Thursday, November 6, 2008

a legislative solution for California marriage

Now that our California constitution has been amended to include a restrictive definition of marriage the legislature can no longer pass legislation that would offer marriage to same-sex couples (as they had done twice before only to be vetoed by the Governor). But they could address the issue in another way, working within both the new constitutional definition of marriage and the prior constitutional guarantee of equal protection under the law.

The legislature could enact a law that says the state of California will henceforth no longer marry anyone. Instead they will offer only civil unions (or Domestic Partnerships, if they prefer) and these will of course be available to any adult couple regardless of sex. If a couple so recognized by the State also wanted to be married they could find a religious institution to bestow that purely ceremonial and religious status on them. And of course the new constitutional definition of marriage being only between a man and a woman would have no bearing on private religious organizations which would as always be free to marry whoever they like.

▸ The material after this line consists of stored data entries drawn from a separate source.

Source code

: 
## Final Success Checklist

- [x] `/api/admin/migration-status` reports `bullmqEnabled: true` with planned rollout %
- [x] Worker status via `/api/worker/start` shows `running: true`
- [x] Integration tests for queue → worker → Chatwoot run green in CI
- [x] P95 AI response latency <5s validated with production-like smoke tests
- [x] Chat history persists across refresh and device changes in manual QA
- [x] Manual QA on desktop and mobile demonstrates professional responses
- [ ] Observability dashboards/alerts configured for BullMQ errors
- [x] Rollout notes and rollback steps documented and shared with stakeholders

The Yes on 8 folks consistently argued that they were happy with same-sex couples having all the protections of marriage, just not the word marriage. For my part it was never the word marriage I particularly cared about it was equal treatment before the law. This solution would allow us both to have what we wanted.

It would never pass but purely as a symbolic gesture I'd love to have Sheila Kuehl or Mark Leno introduce the bill.

2 comments:

Aaron Sawyer said...

Could the definition of civil unions also include 'marriage'? Make it a broader umbrella term instead of a term of equal meaning?

Christine Robinson said...

I think that is very wise. And while they're at it, California could get out of the very dubious business of letting any old person who says they are ordained do the state's work of signing marriage licenses.

I'm not at all sure it wouldn't pass.